→ THE TASK
Reproduce word for word the lines from the beginning of the entries to the line with "Library name |", both included, but none of the pictures.

Dataset items
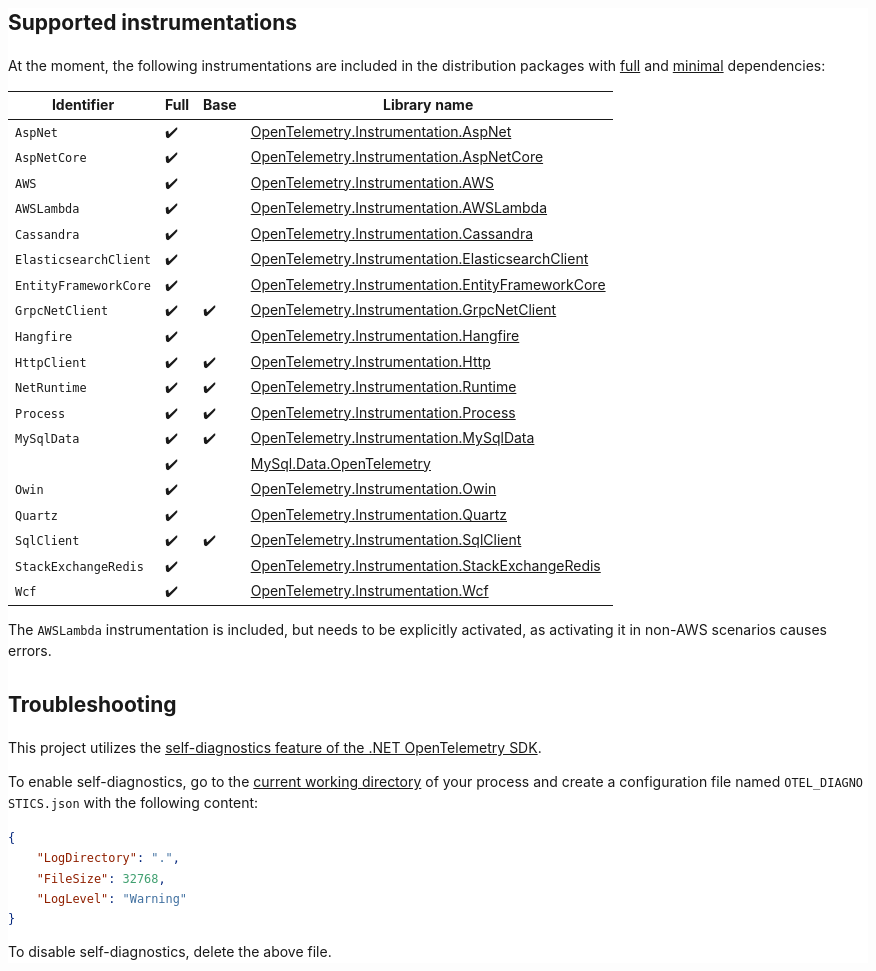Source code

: ## Supported instrumentations

At the moment, the following instrumentations are included in the distribution
packages with [full](#install-the-full-package-with-all-available-instrumentations)
and [minimal](#install-the-base-package) dependencies:

| Identifier            | Full               | Base               | Library name |
| --------------------- | ------------------ | ------------------ | ------------ |
| `AspNet`              | :heavy_check_mark: |                    | [OpenTelemetry.Instrumentation.AspNet](https://www.nuget.org/packages/OpenTelemetry.Instrumentation.AspNet) |
| `AspNetCore`          | :heavy_check_mark: |                    | [OpenTelemetry.Instrumentation.AspNetCore](https://www.nuget.org/packages/OpenTelemetry.Instrumentation.AspNetCore) |
| `AWS`                 | :heavy_check_mark: |                    | [OpenTelemetry.Instrumentation.AWS](https://www.nuget.org/packages/OpenTelemetry.Instrumentation.AWS) |
| `AWSLambda`           | :heavy_check_mark: |                    | [OpenTelemetry.Instrumentation.AWSLambda](https://www.nuget.org/packages/OpenTelemetry.Instrumentation.AWSLambda) |
| `Cassandra`           | :heavy_check_mark: |                    | [OpenTelemetry.Instrumentation.Cassandra](https://www.nuget.org/packages/OpenTelemetry.Instrumentation.Cassandra) |
| `ElasticsearchClient` | :heavy_check_mark: |                    | [OpenTelemetry.Instrumentation.ElasticsearchClient](https://www.nuget.org/packages/OpenTelemetry.Instrumentation.ElasticsearchClient) |
| `EntityFrameworkCore` | :heavy_check_mark: |                    | [OpenTelemetry.Instrumentation.EntityFrameworkCore](https://www.nuget.org/packages/OpenTelemetry.Instrumentation.EntityFrameworkCore) |
| `GrpcNetClient`       | :heavy_check_mark: | :heavy_check_mark: | [OpenTelemetry.Instrumentation.GrpcNetClient](https://www.nuget.org/packages/OpenTelemetry.Instrumentation.GrpcNetClient) |
| `Hangfire`            | :heavy_check_mark: |                    | [OpenTelemetry.Instrumentation.Hangfire](https://www.nuget.org/packages/OpenTelemetry.Instrumentation.Hangfire) |
| `HttpClient`          | :heavy_check_mark: | :heavy_check_mark: | [OpenTelemetry.Instrumentation.Http](https://www.nuget.org/packages/OpenTelemetry.Instrumentation.Http) |
| `NetRuntime`          | :heavy_check_mark: | :heavy_check_mark: | [OpenTelemetry.Instrumentation.Runtime](https://www.nuget.org/packages/OpenTelemetry.Instrumentation.Runtime) |
| `Process`             | :heavy_check_mark: | :heavy_check_mark: | [OpenTelemetry.Instrumentation.Process](https://www.nuget.org/packages/OpenTelemetry.Instrumentation.Process) |
| `MySqlData`           | :heavy_check_mark: | :heavy_check_mark: | [OpenTelemetry.Instrumentation.MySqlData](https://www.nuget.org/packages/OpenTelemetry.Instrumentation.MySqlData) |
|                       | :heavy_check_mark: |                    | [MySql.Data.OpenTelemetry](https://www.nuget.org/packages/MySql.Data.OpenTelemetry) |
| `Owin`                | :heavy_check_mark: |                    | [OpenTelemetry.Instrumentation.Owin](https://www.nuget.org/packages/OpenTelemetry.Instrumentation.Owin) |
| `Quartz`              | :heavy_check_mark: |                    | [OpenTelemetry.Instrumentation.Quartz](https://www.nuget.org/packages/OpenTelemetry.Instrumentation.Quartz) |
| `SqlClient`           | :heavy_check_mark: | :heavy_check_mark: | [OpenTelemetry.Instrumentation.SqlClient](https://www.nuget.org/packages/OpenTelemetry.Instrumentation.SqlClient) |
| `StackExchangeRedis`  | :heavy_check_mark: |                    | [OpenTelemetry.Instrumentation.StackExchangeRedis](https://www.nuget.org/packages/OpenTelemetry.Instrumentation.StackExchangeRedis) |
| `Wcf`                 | :heavy_check_mark: |                    | [OpenTelemetry.Instrumentation.Wcf](https://www.nuget.org/packages/OpenTelemetry.Instrumentation.Wcf) |

The `AWSLambda` instrumentation is included, but needs to be explicitly
activated, as activating it in non-AWS scenarios causes errors.

## Troubleshooting

This project utilizes the [self-diagnostics feature of the .NET OpenTelemetry SDK](https://github.com/open-telemetry/opentelemetry-dotnet/blob/main/src/OpenTelemetry/README.md#self-diagnostics).

To enable self-diagnostics, go to the
[current working directory](https://en.wikipedia.org/wiki/Working_directory) of
your process and create a configuration file named `OTEL_DIAGNOSTICS.json` with
the following content:

```json
{
    "LogDirectory": ".",
    "FileSize": 32768,
    "LogLevel": "Warning"
}
```

To disable self-diagnostics, delete the above file.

→ SOLUTION FOR THIS EXERCISE
Source code

: ## Supported instrumentations

At the moment, the following instrumentations are included in the distribution
packages with [full](#install-the-full-package-with-all-available-instrumentations)
and [minimal](#install-the-base-package) dependencies:

| Identifier            | Full               | Base               | Library name |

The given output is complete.